Saturday, September 27, 2025

Green Meltdown: Trump’s Second Term Breaks the Back of Climate Activism

 

When President Trump took office for his second term, it was clear from the moment he started signing executive orders in the Oval Office that he had every intention of implementing his plans to reverse the Obama-Biden climate crisis agenda. Ending U.S. Participation in the Paris Climate Accord was a clear signal that he would double down on his agenda.

Trump then selected Chris Wright, the head of a fracking company, to head the Department of Energy (DOE). His team continued with the defunding of the Biden “Green New Deal” ...

Green activist groups are now experiencing deep frustration, a sense of failure, and internal turmoil as their funding and agendas have been targeted by the executive branch…just as Trump promised during his campaign.

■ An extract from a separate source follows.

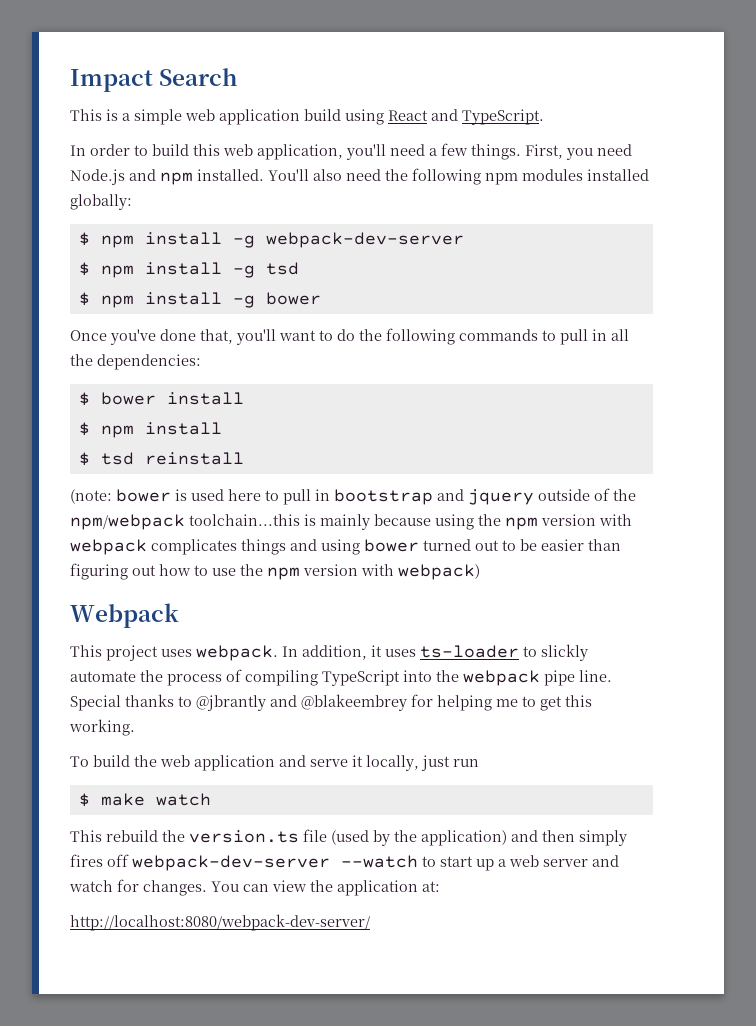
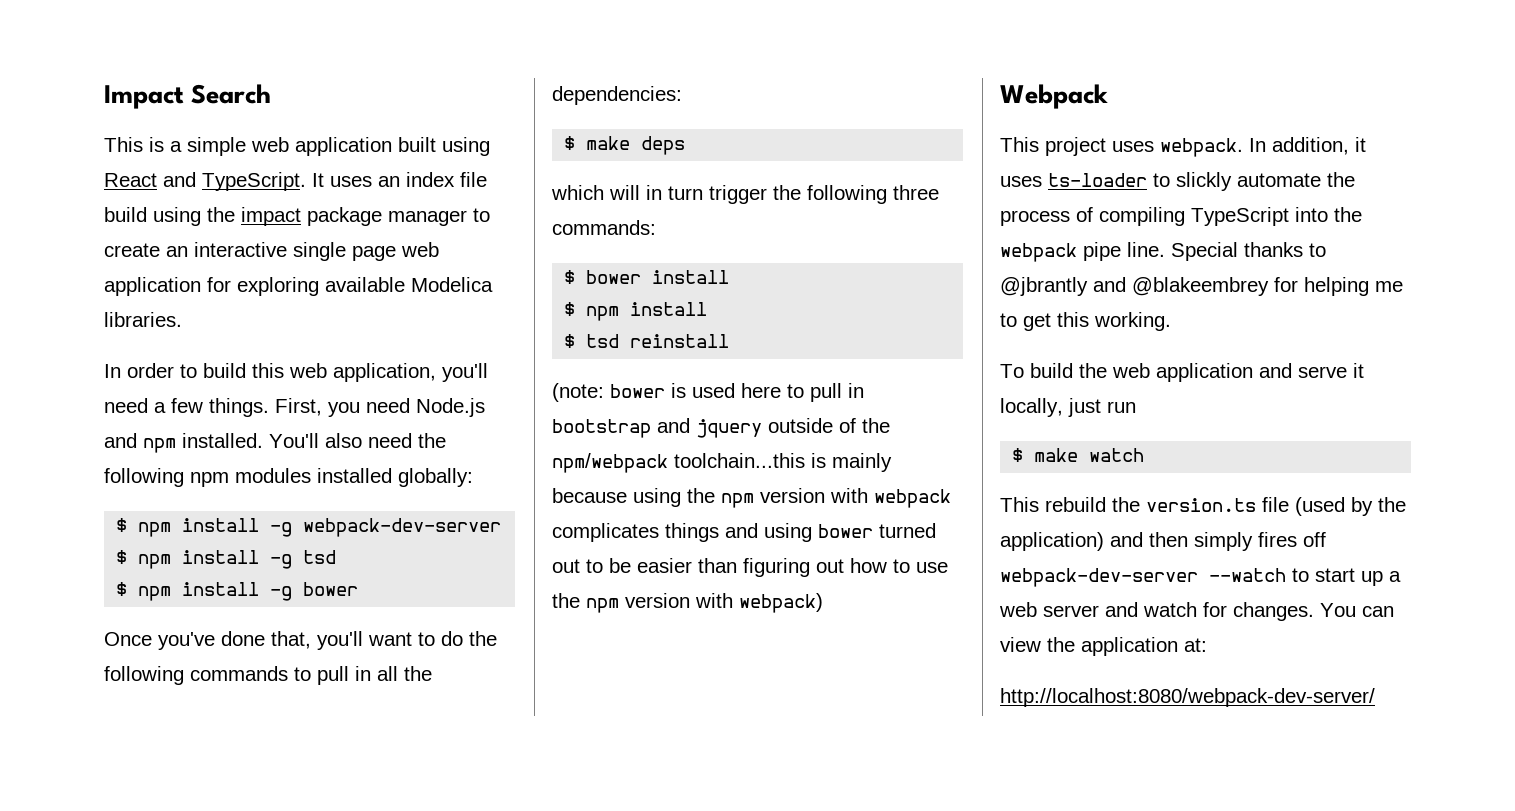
[304,109,341,121] build -> [398,137,436,152] built
(544, 117) none -> [312,172,487,187] [104,207,490,226] [104,242,439,261] [104,277,493,296] [104,312,182,327] It uses an index file build using the impact package manager to create an interactive single page web application for exploring available Modelica libraries.
(201, 362) none -> [564,136,686,155] [551,185,939,204] [552,220,656,235] // $ make deps // which will in turn trigger the following three commands:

The movement is struggling with lower fundraising, membership challenges, staff layoffs, and internal divisions, differing from the first Trump term that saw surges of resistance-driven support.

Some groups, such as 350.org and Greenpeace USA, openly acknowledge that their previous strategies are failing, signaling a need for tactical reinvention as traditional methods of mass protest and lobbying have not yielded results in the current hostile political climate.

I would argue that part of the problem is that the COVID pandemic made people aware of how many scientific “experts” were simply narrative pushers. Climate change science is not more than pseudoscience, but on a much longer timescale than COVID. Americans are now unafraid of the hysteria the green activists and their media minions are trying to promote.

However, it is not just the U.S. that is moving away from global climate politics. Anthony Watts of the Watts Up With That blog reviews a very fascinating piece recently published in The New York Times, which concludes the age of the Paris Climate Accord is over.

…America is not the only player abandoning climate pieties. Canada’s new prime minister, Mark Carney—once the high priest of climate finance—made his first act in office the repeal of Canada’s carbon tax, and he was rewarded with a landslide victory. Mexico’s president, Claudia Sheinbaum, a climate scientist by training, now boasts about her nation’s booming oil and gas industry while enjoying one of the highest approval ratings of any world leader. Europe, once the vanguard of green virtue, is retreating as well. Laws once touted as proof of planetary salvation are being weakened, watered down, or repealed under pressure from populist coalitions and economic reality.

The mood has shifted so dramatically that Jason Bordoff, a former Obama energy adviser and now head of Columbia University’s Center on Global Energy Policy, admits: “You can’t walk more than two feet at any global conference today without ‘pragmatism’ and ‘realism’ being thrown around as the order of the day. … But it’s not clear to me that anyone knows what those words mean other than this whole climate thing is just too hard”.